Presented at the 2015 annual meeting of the Academy of Managed Care Pharmacy, the study sought to determine the influence of educational efforts on provider practice patterns and internal practice guidelines, as well as patient interest in evidence-based assessments of their medications, as gauged by website views, survey responses, and e-mail sign-ups. The initial goal of researchers was to coordinate with a regional health system to improve the quality of care and reduce prescription costs; however, based on early findings, a broader outreach program was initiated to develop patient-centered tools.
"Although challenging, partnerships between health systems and health plans may lead to improved quality of care and lowered costs," reported Kevin L. Chang, PharmD, Clinical Pharmacist Consultant at OmedaRx, Portland, OR "Based on website visits, it appears that [health plan] members are interested in evidence-based assessments for the therapies they are currently taking."
Utilization of testosterone replacement therapy has increased significantly over the past several years, Dr Chang noted. From 2010 to 2013, the number of patients in the United States who received a prescription for a testosterone drug rose from 1.3 million annually to 2.3 million annually. Much of this increase, however, has come in men with age-related hypogonadism, a population in whom therapy offers an unclear benefit and poses a potential risk of heart attack or stroke.
"Critical appraisals of the evidence by OmedaRx have concluded that [testosterone replacement therapy] does not provide a clinically meaningful benefit in men with age-related hypogonadism, and there may be a potential cardiovascular risk," reported Dr Chang.

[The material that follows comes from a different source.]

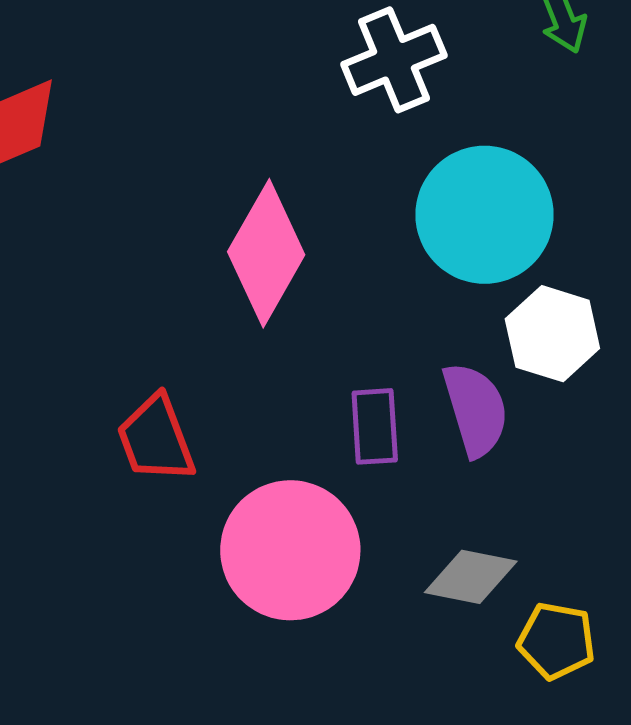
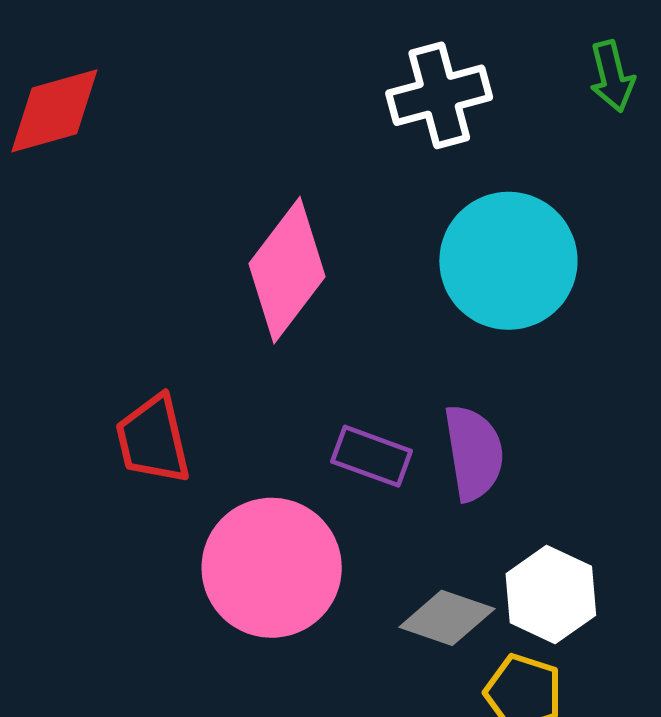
white hexagon: (552, 334) -> (551, 595), moved
purple rectangle: (375, 426) -> (372, 456), turned -74

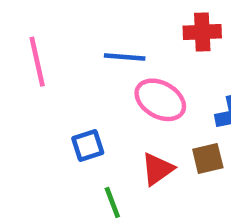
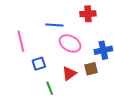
pink line: (37, 62) -> (21, 41), moved

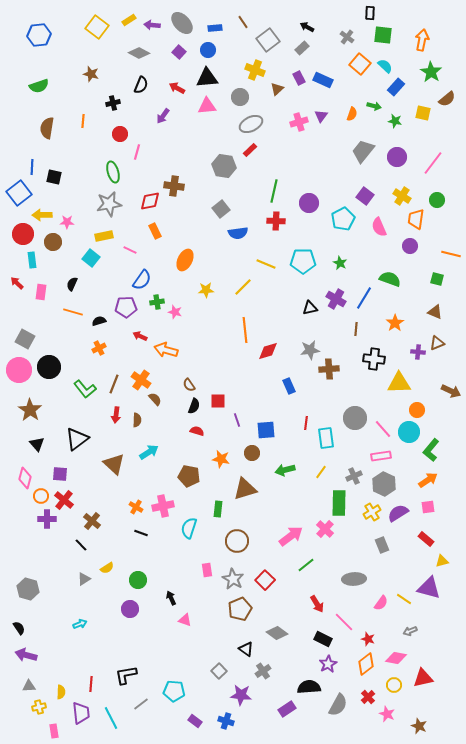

In a March 2015 Drug Safety Communication, the US Food and Drug Administration (FDA) emphasized this assessment, cautioning against the use of testosterone replacement therapy for age-related hypogonadism, and stating that labeling changes will be required to inform patients and providers of possible increased risk of heart attack and stroke.

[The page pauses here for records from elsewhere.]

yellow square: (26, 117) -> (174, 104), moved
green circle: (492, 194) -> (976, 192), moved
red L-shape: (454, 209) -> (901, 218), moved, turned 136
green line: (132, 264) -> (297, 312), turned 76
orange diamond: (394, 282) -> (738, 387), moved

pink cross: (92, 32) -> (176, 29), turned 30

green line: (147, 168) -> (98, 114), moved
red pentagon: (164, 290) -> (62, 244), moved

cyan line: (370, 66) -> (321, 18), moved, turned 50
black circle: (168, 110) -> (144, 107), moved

Before the FDA announcement, the 2 pilot programs were developed with the goal of increasing awareness related to evidence and safety concerns of using testosterone replacement therapy for age-related hypogonadism. The first program, a health system initiative, included commercially insured members with membership attributed to a single health system located in the Pacific Northwest, Dr Chang reported. Members were identified via OmedaRx pharmacy claims.
"Targeted chart reviews were performed to analyze prescribing trends and adherence to institution-specific clinical guidelines," Dr Chang explained. "Recommendations on specific patient cases were made based on national practice guidelines."
These potential recommendations included confirming a diagnosis, performing follow-up laboratory monitoring, and following up on symptom improvement. An educational in-service was also provided to clinical staff to report findings and describe the current state of the evidence, including a critical appraisal of the evidence that had been previously performed by OmedaRx.
The second program, the informational initiative, used Regence Pharmacy claims to identify male, commercially insured members who initiated therapy with any testosterone drug between September 1, 2014, and December 31, 2014. Researchers designed a 1-page informational mailing and website to highlight a lack of evidence for the use of testosterone replacement therapy in men with age-related hypogonadism and provide information on the potential safety concerns to these members.
Health System Initiative
The majority of the charts reviewed was consistent with internal guidelines, according to Dr Chang. Because of recent implementation of a new electronic medical record system, however, historical data on initiation of therapy were not available for all members. Of the 21 charts reviewed in December 2014, recommendations were generated for 7 patients. At the time the study results were presented, health system staff had not yet implemented these recommendations.
"Two patients were noted to have discussed the safety and efficacy with the prescribing physician based on news related to [testosterone replacement therapy] they had read," noted Dr Chang. "Based on these findings, it was hypothesized that a broader, patient-focused, educational initiative would bring value to members currently on therapy."
Of the 311 members who met inclusion criteria to receive the informational mailing, 27% had initiated therapy with a brand drug and 72% had initiated therapy with a generic drug (1% had utilized a compounded product). As of March 4, 2015, Dr Chang reported that the informational website had received 58 visits.
"Of the references listed," Dr Chang noted, "the FDA summary Minutes from the Advisory Committee meeting on [testosterone replacement therapy] was visited the most. However, clicks for all references were relatively low."
Future Research Opportunities
The impact of either intervention on pharmacy costs had not yet been fully captured, Dr Chang indicated. In addition, the informational initiative did not have a control group, so it is unknown how much of a change in pharmacy costs would be attributable to the intervention.
"We will continue to monitor the impact of the health plan-health system partnership and compare results to other health systems that did not receive any outreach," Dr Chang concluded."We will also look to explore different ways of presenting evidence-based assessments to broader groups of patients and providers."